___ Study material
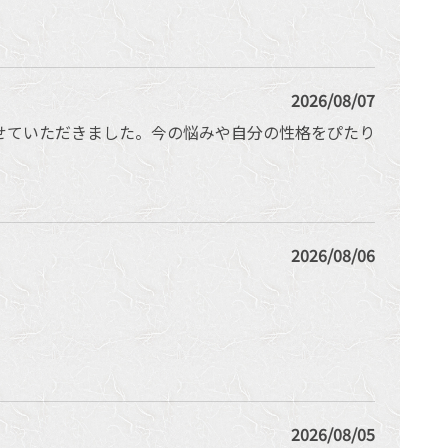
2026/08/07
せていただきました。今の悩みや自分の性格をぴたり
2026/08/06
2026/08/05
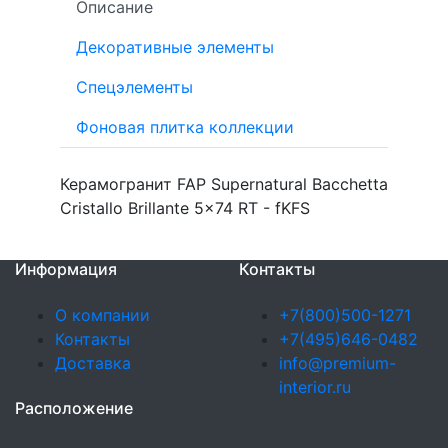
Описание
Декоративные элементы
Спецэлементы
Фоновая плитка коллекции
Керамогранит FAP Supernatural Bacchetta
Cristallo Brillante 5x74 RT - fKFS
Информация
Контакты
О компании
+7(800)500-1271
Контакты
+7(495)646-0482
Доставка
info@premium-
interior.ru
Расположение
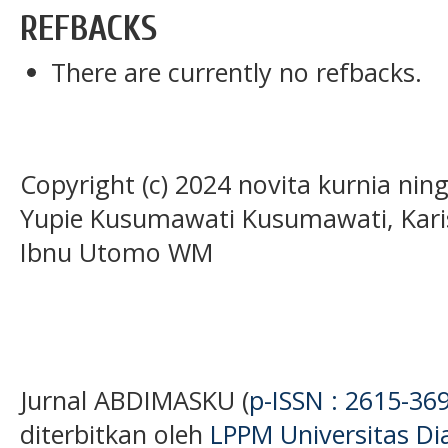
REFBACKS
There are currently no refbacks.
Copyright (c) 2024 novita kurnia nin
Yupie Kusumawati Kusumawati, Kar
Ibnu Utomo WM
Jurnal ABDIMASKU (
p-ISSN : 2615-36
diterbitkan oleh
LPPM Universitas D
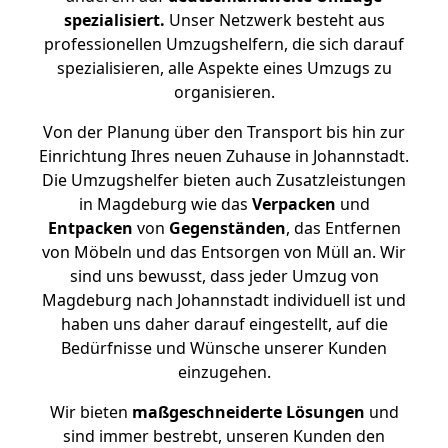
spezialisiert.
Unser Netzwerk besteht aus
professionellen Umzugshelfern, die sich darauf
spezialisieren, alle Aspekte eines Umzugs zu
organisieren.
Von der Planung über den Transport bis hin zur
Einrichtung Ihres neuen Zuhause in Johannstadt.
Die Umzugshelfer bieten auch Zusatzleistungen
in Magdeburg wie das
Verpacken
und
Entpacken
von
Gegenständen
, das Entfernen
von Möbeln und das Entsorgen von Müll an. Wir
sind uns bewusst, dass jeder Umzug von
Magdeburg nach Johannstadt individuell ist und
haben uns daher darauf eingestellt, auf die
Bedürfnisse und Wünsche unserer Kunden
einzugehen.
Wir bieten
maßgeschneiderte Lösungen
und
sind immer bestrebt, unseren Kunden den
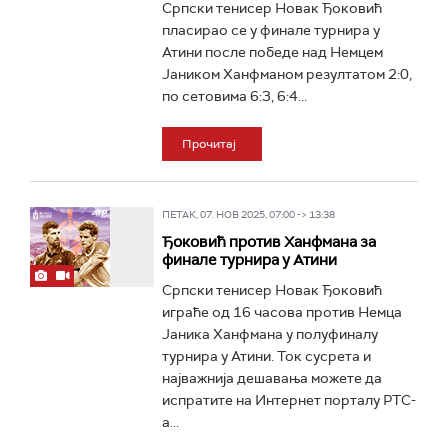
Српски тенисер Новак Ђоковић
пласирао се у финале турнира у
Атини после победе над Немцем
Јаником Ханфманом резултатом 2:0,
по сетовима 6:3, 6:4...
Прочитај
ПЕТАК, 07. НОВ 2025, 07:00 -> 13:38
Ђоковић против Ханфмана за
финале турнира у Атини
Српски тенисер Новак Ђоковић
играће од 16 часова против Немца
Јаника Ханфмана у полуфиналу
турнира у Атини. Ток сусрета и
најважнија дешавања можете да
испратите на Интернет порталу РТС-
а...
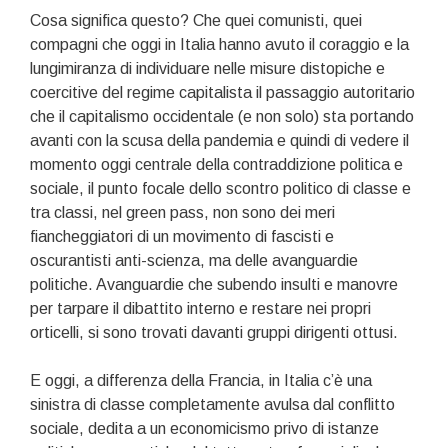
Cosa significa questo? Che quei comunisti, quei
compagni che oggi in Italia hanno avuto il coraggio e la
lungimiranza di individuare nelle misure distopiche e
coercitive del regime capitalista il passaggio autoritario
che il capitalismo occidentale (e non solo) sta portando
avanti con la scusa della pandemia e quindi di vedere il
momento oggi centrale della contraddizione politica e
sociale, il punto focale dello scontro politico di classe e
tra classi, nel green pass, non sono dei meri
fiancheggiatori di un movimento di fascisti e
oscurantisti anti-scienza, ma delle avanguardie
politiche. Avanguardie che subendo insulti e manovre
per tarpare il dibattito interno e restare nei propri
orticelli, si sono trovati davanti gruppi dirigenti ottusi.
E oggi, a differenza della Francia, in Italia c’è una
sinistra di classe completamente avulsa dal conflitto
sociale, dedita a un economicismo privo di istanze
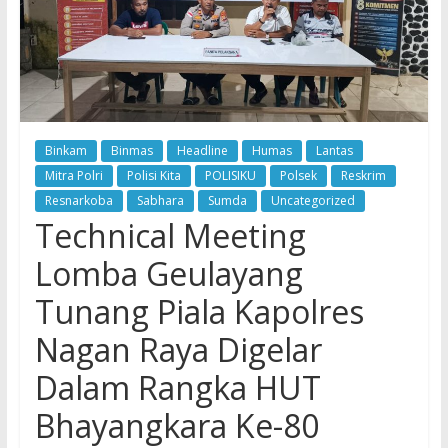
Binkam
Binmas
Headline
Humas
Lantas
Mitra Polri
Polisi Kita
POLISIKU
Polsek
Reskrim
Resnarkoba
Sabhara
Sumda
Uncategorized
Technical Meeting
Lomba Geulayang
Tunang Piala Kapolres
Nagan Raya Digelar
Dalam Rangka HUT
Bhayangkara Ke-80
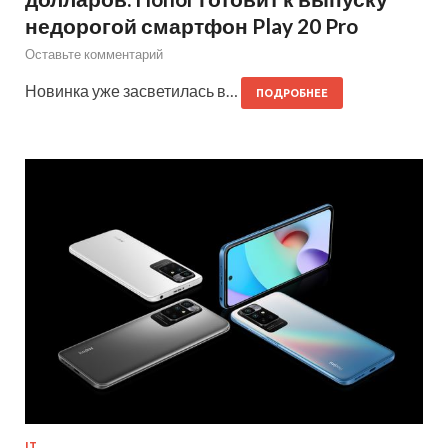
недорогой смартфон Play 20 Pro
Оставьте комментарий
Новинка уже засветилась в…
ПОДРОБНЕЕ
IT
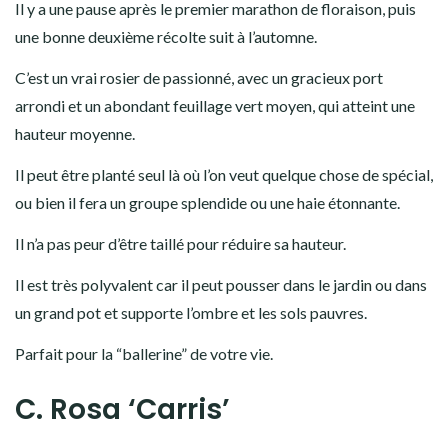
Il y a une pause après le premier marathon de floraison, puis
une bonne deuxième récolte suit à l’automne.
C’est un vrai rosier de passionné, avec un gracieux port
arrondi et un abondant feuillage vert moyen, qui atteint une
hauteur moyenne.
Il peut être planté seul là où l’on veut quelque chose de spécial,
ou bien il fera un groupe splendide ou une haie étonnante.
Il n’a pas peur d’être taillé pour réduire sa hauteur.
Il est très polyvalent car il peut pousser dans le jardin ou dans
un grand pot et supporte l’ombre et les sols pauvres.
Parfait pour la “ballerine” de votre vie.
C. Rosa ‘Carris’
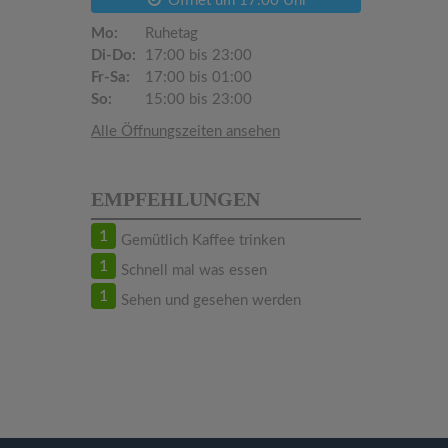
Öffnet um 17:00 Uhr
Mo:
Ruhetag
Di-Do:
17:00 bis 23:00
Fr-Sa:
17:00 bis 01:00
So:
15:00 bis 23:00
Alle Öffnungszeiten ansehen
EMPFEHLUNGEN
1
Gemütlich Kaffee trinken
1
Schnell mal was essen
1
Sehen und gesehen werden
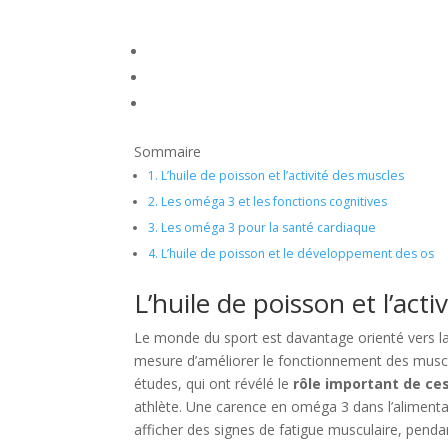
Sommaire
1.
L’huile de poisson et l’activité des muscles
2.
Les oméga 3 et les fonctions cognitives
3.
Les oméga 3 pour la santé cardiaque
4.
L’huile de poisson et le développement des os
L’huile de poisson et l’act
Le monde du sport est davantage orienté vers l
mesure d’améliorer le fonctionnement des muscl
études, qui ont révélé le
rôle important de ce
athlète. Une carence en oméga 3 dans l’alimentat
afficher des signes de fatigue musculaire, pendan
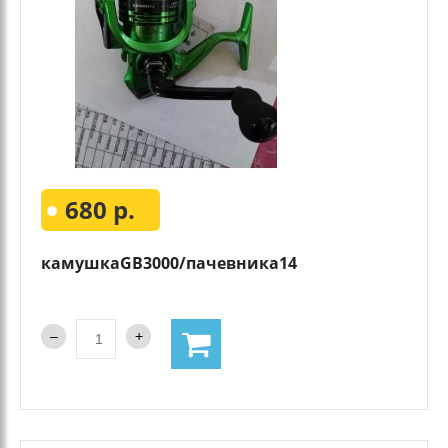
680 р.
камушкаGВ3000/пачевника14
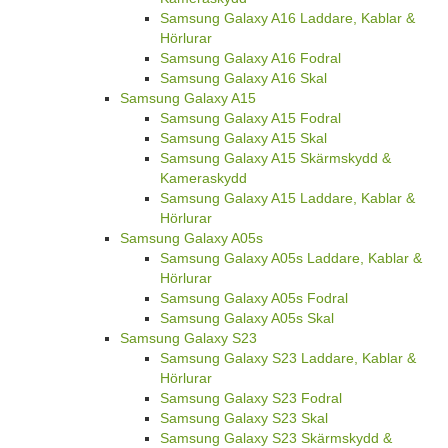
Samsung Galaxy A16 Laddare, Kablar &
Hörlurar
Samsung Galaxy A16 Fodral
Samsung Galaxy A16 Skal
Samsung Galaxy A15
Samsung Galaxy A15 Fodral
Samsung Galaxy A15 Skal
Samsung Galaxy A15 Skärmskydd &
Kameraskydd
Samsung Galaxy A15 Laddare, Kablar &
Hörlurar
Samsung Galaxy A05s
Samsung Galaxy A05s Laddare, Kablar &
Hörlurar
Samsung Galaxy A05s Fodral
Samsung Galaxy A05s Skal
Samsung Galaxy S23
Samsung Galaxy S23 Laddare, Kablar &
Hörlurar
Samsung Galaxy S23 Fodral
Samsung Galaxy S23 Skal
Samsung Galaxy S23 Skärmskydd &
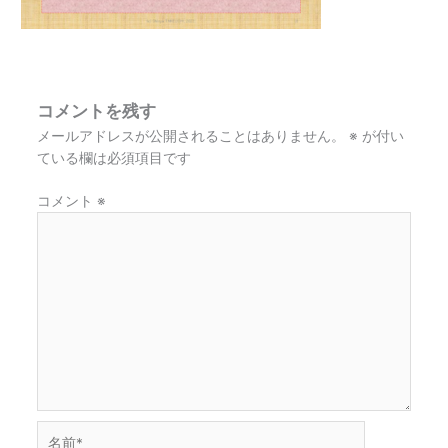
コメントを残す
メールアドレスが公開されることはありません。
※
が付い
ている欄は必須項目です
コメント
※
名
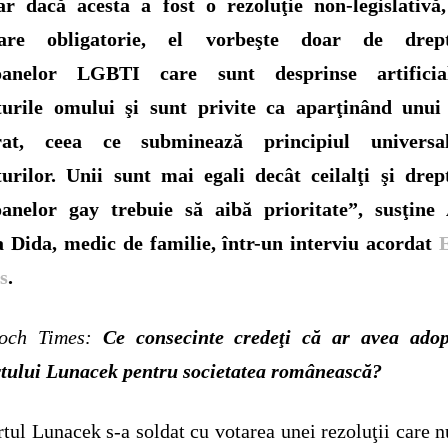
ar dacă acesta a fost o rezoluţie non-legislativă,
care obligatorie, el
vorbeşte doar de drept
oanelor LGBTI care sunt desprinse artifici
turile omului şi sunt privite ca aparţinând unui
rat, ceea ce subminează principiul universali
urilor. Unii sunt mai egali decât ceilalţi şi drep
oanelor gay trebuie să aibă prioritate”, susţine 
 Dida, medic de familie, într-un interviu acordat
s
.
och Times:
Ce consecin
te credeţi că ar avea adop
tului Lunacek pentru societatea românească?
tul Lunacek s-a soldat cu votarea unei rezoluţii care n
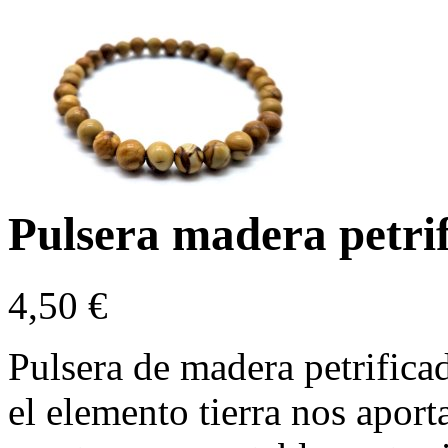
Pulsera madera petrif
4,50
€
Pulsera de madera petrifica
el elemento tierra nos aport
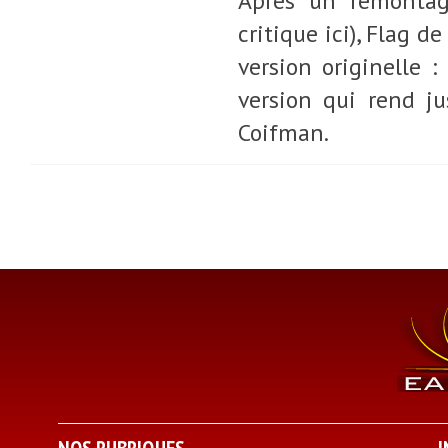
Après un remontage
critique ici), Flag 
version originelle 
version qui rend ju
Coifman.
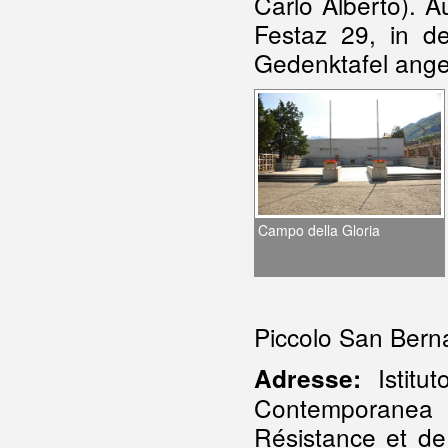
Carlo Alberto). 
Festaz 29, in de
Gedenktafel ange
Campo della Gloria
Piccolo San Bern
Istitut
Adresse:
Contemporanea in
Résistance et de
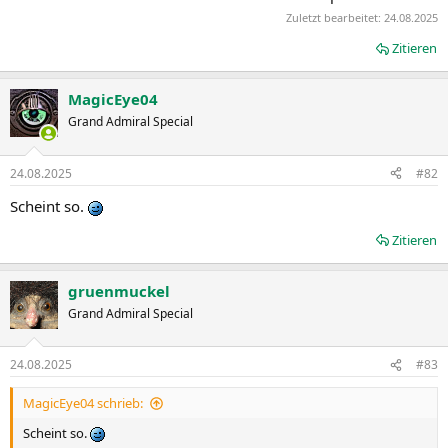
Zuletzt bearbeitet:
24.08.2025
Zitieren
MagicEye04
Grand Admiral Special
24.08.2025
#82
Scheint so.
Zitieren
gruenmuckel
Grand Admiral Special
24.08.2025
#83
MagicEye04 schrieb:
Scheint so.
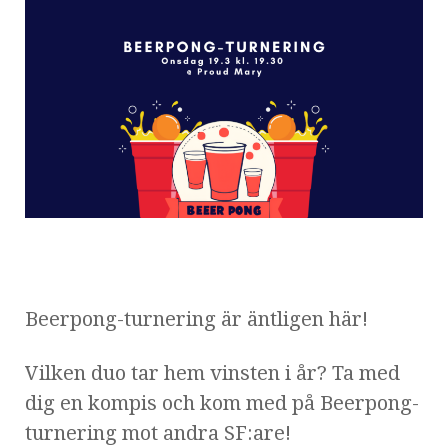
Beerpong-turnering är äntligen här!
Vilken duo tar hem vinsten i år? Ta med
dig en kompis och kom med på Beerpong-
turnering mot andra SF:are!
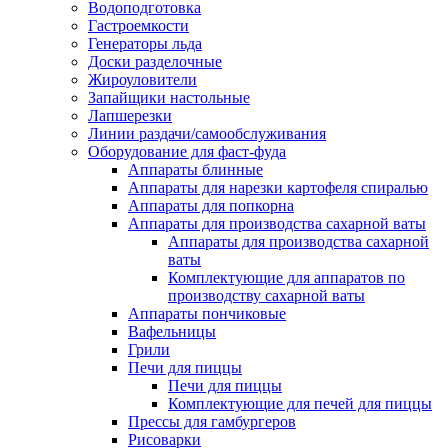
Водоподготовка
Гастроемкости
Генераторы льда
Доски разделочные
Жироуловители
Запайщики настольные
Лапшерезки
Линии раздачи/самообслуживания
Оборудование для фаст-фуда
Аппараты блинные
Аппараты для нарезки картофеля спиралью
Аппараты для попкорна
Аппараты для производства сахарной ваты
Аппараты для производства сахарной
ваты
Комплектующие для аппаратов по
производству сахарной ваты
Аппараты пончиковые
Вафельницы
Грили
Печи для пиццы
Печи для пиццы
Комплектующие для печей для пиццы
Прессы для гамбургеров
Рисоварки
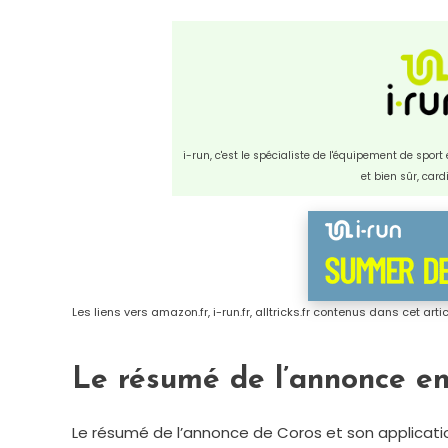
i-run, c'est le spécialiste de l'équipement de spor
et bien sûr, car
Les liens vers amazon.fr, i-run.fr, alltricks.fr contenus dans cet art
Le résumé de l’annonce en
Le résumé de l’annonce de Coros et son applicatio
______
> _The problem_:
Rename "Johannstadt" to "Neustadt" throughout the text of the data above, and give all of that text back with nothing else changed. Leave the pictures out.

> _Task solution_:
2026/08/07
せていただきました。今の悩みや自分の性格をぴたり
2026/08/06
2026/08/05
Описание
Декоративные элементы
Спецэлементы
Фоновая плитка коллекции
Керамогранит FAP Supernatural Bacchetta
Cristallo Brillante 5x74 RT - fKFS
Информация
Контакты
О компании
+7(800)500-1271
Контакты
+7(495)646-0482
Доставка
info@premium-
interior.ru
Расположение
REFBACKS
There are currently no refbacks.
Copyright (c) 2024 novita kurnia nin
Yupie Kusumawati Kusumawati, Kar
Ibnu Utomo WM
Jurnal ABDIMASKU (
p-ISSN : 2615-36
diterbitkan oleh
LPPM Universitas D
spezialisiert.
Unser Netzwerk besteht aus
professionellen Umzugshelfern, die sich darauf
spezialisieren, alle Aspekte eines Umzugs zu
organisieren.
Von der Planung über den Transport bis hin zur
Einrichtung Ihres neuen Zuhause in Neustadt.
Die Umzugshelfer bieten auch Zusatzleistungen
in Magdeburg wie das
Verpacken
und
Entpacken
von
Gegenständen
, das Entfernen
von Möbeln und das Entsorgen von Müll an. Wir
sind uns bewusst, dass jeder Umzug von
Magdeburg nach Neustadt individuell ist und
haben uns daher darauf eingestellt, auf die
Bedürfnisse und Wünsche unserer Kunden
einzugehen.
Wir bieten
maßgeschneiderte Lösungen
und
sind immer bestrebt, unseren Kunden den
Српски тенисер Новак Ђоковић
пласирао се у финале турнира у
Атини после победе над Немцем
Јаником Ханфманом резултатом 2:0,
по сетовима 6:3, 6:4...
Прочитај
ПЕТАК, 07. НОВ 2025, 07:00 -> 13:38
Ђоковић против Ханфмана за
финале турнира у Атини
Српски тенисер Новак Ђоковић
играће од 16 часова против Немца
Јаника Ханфмана у полуфиналу
турнира у Атини. Ток сусрета и
најважнија дешавања можете да
испратите на Интернет порталу РТС-
а...
Cosa significa questo? Che quei comunisti, quei
compagni che oggi in Italia hanno avuto il coraggio e la
lungimiranza di individuare nelle misure distopiche e
coercitive del regime capitalista il passaggio autoritario
che il capitalismo occidentale (e non solo) sta portando
avanti con la scusa della pandemia e quindi di vedere il
momento oggi centrale della contraddizione politica e
sociale, il punto focale dello scontro politico di classe e
tra classi, nel green pass, non sono dei meri
fiancheggiatori di un movimento di fascisti e
oscurantisti anti-scienza, ma delle avanguardie
politiche. Avanguardie che subendo insulti e manovre
per tarpare il dibattito interno e restare nei propri
orticelli, si sono trovati davanti gruppi dirigenti ottusi.
E oggi, a differenza della Francia, in Italia c’è una
sinistra di classe completamente avulsa dal conflitto
sociale, dedita a un economicismo privo di istanze
Binkam
Binmas
Headline
Humas
Lantas
Mitra Polri
Polisi Kita
POLISIKU
Polsek
Reskrim
Resnarkoba
Sabhara
Sumda
Uncategorized
Technical Meeting
Lomba Geulayang
Tunang Piala Kapolres
Nagan Raya Digelar
Dalam Rangka HUT
Bhayangkara Ke-80
недорогой смартфон Play 20 Pro
Оставьте комментарий
Новинка уже засветилась в…
ПОДРОБНЕЕ
IT
Il y a une pause après le premier marathon de floraison, puis
une bonne deuxième récolte suit à l’automne.
C’est un vrai rosier de passionné, avec un gracieux port
arrondi et un abondant feuillage vert moyen, qui atteint une
hauteur moyenne.
Il peut être planté seul là où l’on veut quelque chose de spécial,
ou bien il fera un groupe splendide ou une haie étonnante.
Il n’a pas peur d’être taillé pour réduire sa hauteur.
Il est très polyvalent car il peut pousser dans le jardin ou dans
un grand pot et supporte l’ombre et les sols pauvres.
Parfait pour la “ballerine” de votre vie.
C. Rosa ‘Carris’
Öffnet um 17:00 Uhr
Mo:
Ruhetag
Di-Do:
17:00 bis 23:00
Fr-Sa:
17:00 bis 01:00
So:
15:00 bis 23:00
Alle Öffnungszeiten ansehen
EMPFEHLUNGEN
1
Gemütlich Kaffee trinken
1
Schnell mal was essen
1
Sehen und gesehen werden
Sommaire
1.
L’huile de poisson et l’activité des muscles
2.
Les oméga 3 et les fonctions cognitives
3.
Les oméga 3 pour la santé cardiaque
4.
L’huile de poisson et le développement des os
L’huile de poisson et l’act
Le monde du sport est davantage orienté vers l
mesure d’améliorer le fonctionnement des muscl
études, qui ont révélé le
rôle important de ce
athlète. Une carence en oméga 3 dans l’alimentat
afficher des signes de fatigue musculaire, pendan
680 р.
камушкаGВ3000/пачевника14
Samsung Galaxy A16 Laddare, Kablar &
Hörlurar
Samsung Galaxy A16 Fodral
Samsung Galaxy A16 Skal
Samsung Galaxy A15
Samsung Galaxy A15 Fodral
Samsung Galaxy A15 Skal
Samsung Galaxy A15 Skärmskydd &
Kameraskydd
Samsung Galaxy A15 Laddare, Kablar &
Hörlurar
Samsung Galaxy A05s
Samsung Galaxy A05s Laddare, Kablar &
Hörlurar
Samsung Galaxy A05s Fodral
Samsung Galaxy A05s Skal
Samsung Galaxy S23
Samsung Galaxy S23 Laddare, Kablar &
Hörlurar
Samsung Galaxy S23 Fodral
Samsung Galaxy S23 Skal
Samsung Galaxy S23 Skärmskydd &
コメントを残す
メールアドレスが公開されることはありません。
※
が付い
ている欄は必須項目です
コメント
※
名
ar dacă acesta a fost o rezoluţie non-legislativă,
care obligatorie, el
vorbeşte doar de drept
oanelor LGBTI care sunt desprinse artifici
turile omului şi sunt privite ca aparţinând unui
rat, ceea ce subminează principiul universali
urilor. Unii sunt mai egali decât ceilalţi şi drep
oanelor gay trebuie să aibă prioritate”, susţine 
 Dida, medic de familie, într-un interviu acordat
s
.
och Times:
Ce consecin
te credeţi că ar avea adop
tului Lunacek pentru societatea românească?
tul Lunacek s-a soldat cu votarea unei rezoluţii care n
Pulsera madera petrif
4,50
€
Pulsera de madera petrifica
el elemento tierra nos aport
Après un remontage
critique ici), Flag 
version originelle 
version qui rend ju
Coifman.
Carlo Alberto). 
Festaz 29, in de
Gedenktafel ange
Campo della Gloria
Piccolo San Bern
Istitut
Adresse:
Contemporanea in
Résistance et de
Zuletzt bearbeitet:
24.08.2025
Zitieren
MagicEye04
Grand Admiral Special
24.08.2025
#82
Scheint so.
Zitieren
gruenmuckel
Grand Admiral Special
24.08.2025
#83
MagicEye04 schrieb:
Scheint so.
Beerpong-turnering är äntligen här!
Vilken duo tar hem vinsten i år? Ta med
dig en kompis och kom med på Beerpong-
turnering mot andra SF:are!
Водоподготовка
Гастроемкости
Генераторы льда
Доски разделочные
Жироуловители
Запайщики настольные
Лапшерезки
Линии раздачи/самообслуживания
Оборудование для фаст-фуда
Аппараты блинные
Аппараты для нарезки картофеля спиралью
Аппараты для попкорна
Аппараты для производства сахарной ваты
Аппараты для производства сахарной
ваты
Комплектующие для аппаратов по
производству сахарной ваты
Аппараты пончиковые
Вафельницы
Грили
Печи для пиццы
Печи для пиццы
Комплектующие для печей для пиццы
Прессы для гамбургеров
Рисоварки
i-run, c'est le spécialiste de l'équipement de spor
et bien sûr, car
Les liens vers amazon.fr, i-run.fr, alltricks.fr contenus dans cet art
Le résumé de l’annonce en
Le résumé de l’annonce de Coros et son applicatio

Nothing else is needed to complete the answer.